In that context, India is now faced with making a choice about the very nature of modern society: whether India will be just one of many developing countries (that means going exactly the same way as the West, but with some delay) or it will be somewhat different – a civilization going its own way having overcome the colonial trauma and its consequences – represented by accepted western standards – in politics, in economy, in law, in culture, in technology. The same problem confronts Russia and China, and the Islamic world. Are they mere countries or civilizations? If they are countries they can accept (or reject, if they posses enough sovereignty) the western criteria and try to catch up with the West or else compete with it. If they are civilizations they can choose their destiny based on identities, roots, and value systems. Multipolarity means exactly that: recognition of a deep civilization identity, and the construction of the society on it, despite colonialist pretentions of globalists, western elites and pro-western liberals in non-western societies.
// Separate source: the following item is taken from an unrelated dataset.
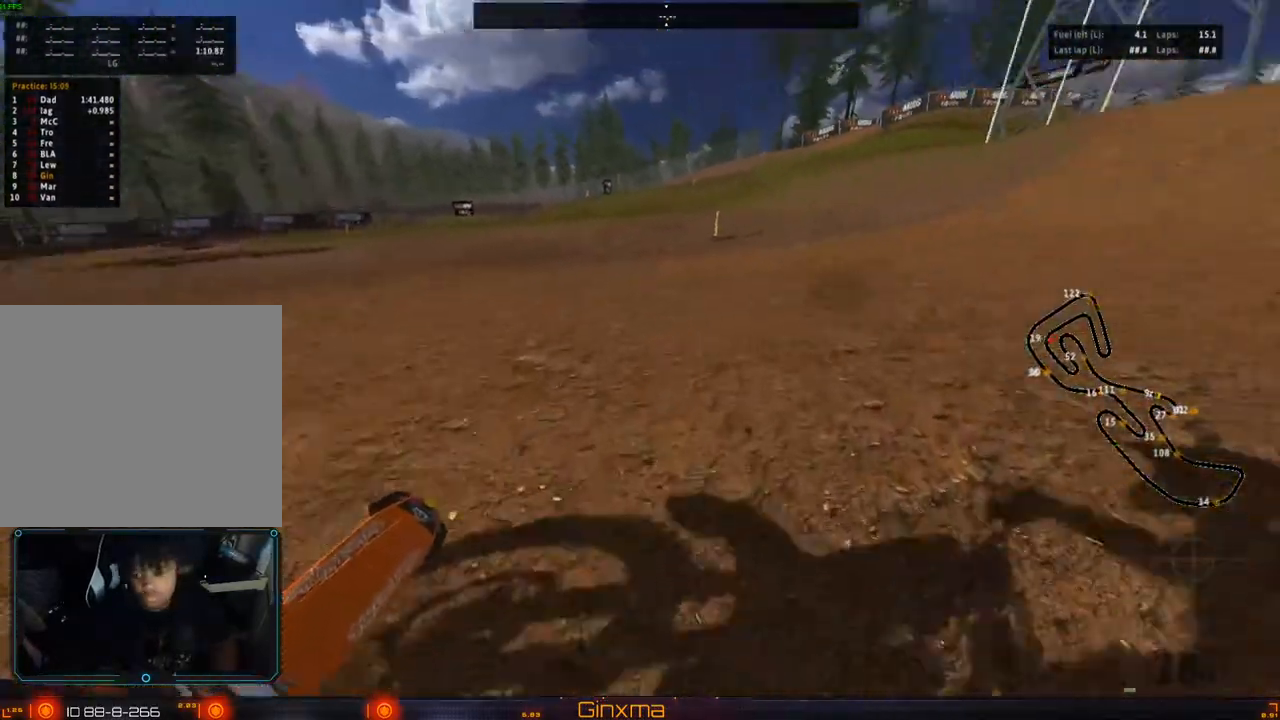
{"buttons": ["R2"], "left_stick": "center", "right_stick": "center", "events": []}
India is a great civilization with an original ontology, anthropology and sacredness. There are different religions and ethnic groups that represent the richness of Indian spiritual traditions. We can observe a growing demand for the resurrection of the spirit of India awaking in the dark age of kali yuga. We see this across the social spectrum, among the BJP ruling party, but also among some circles orientated to Congress and following Gandhi ideas of swaraj. The concept of swaraj was not only a call for expulsion of the colonial administration, but also suggested the rule of Indians by Indians, based on Indian traditional values. The raj is swa (own) only when it is rooted in the spiritual autochthonous tradition. When one borrows the manner of rule from the ex-colonizer, it is not yet ones own (swa) rule – it is still the rule of the other in indirect form. So joining the Eurasian perspective of multipolarity would be fully consistent with the reaffirmation of a deep Indian identity. It would not be a purely tactical and arbitrary step, but much more important.

 

A multipolar order is inconceivable without India as a fully independent pole. More than that, a multipolar order can be established and made irreversible only with India. The very fact of India joining Eurasia, and reaffirming herself as a civilization state, can convince the West that the game of hegemony is over, and enhance the possibilities of a peaceful transition. With three greats joining efforts on the side of a Greater Eurasia, where India can be at the centre of the Southern Asian region, multipolarity will become effective. The choice India will make is crucial, and the invitation from Putin is important. This is the right moment.

 

Footnote:

1. Martin Jacques, When China Rules the World: The End of the Western World and the Birth of a New Global Order. Penguin Press, New York, 2009.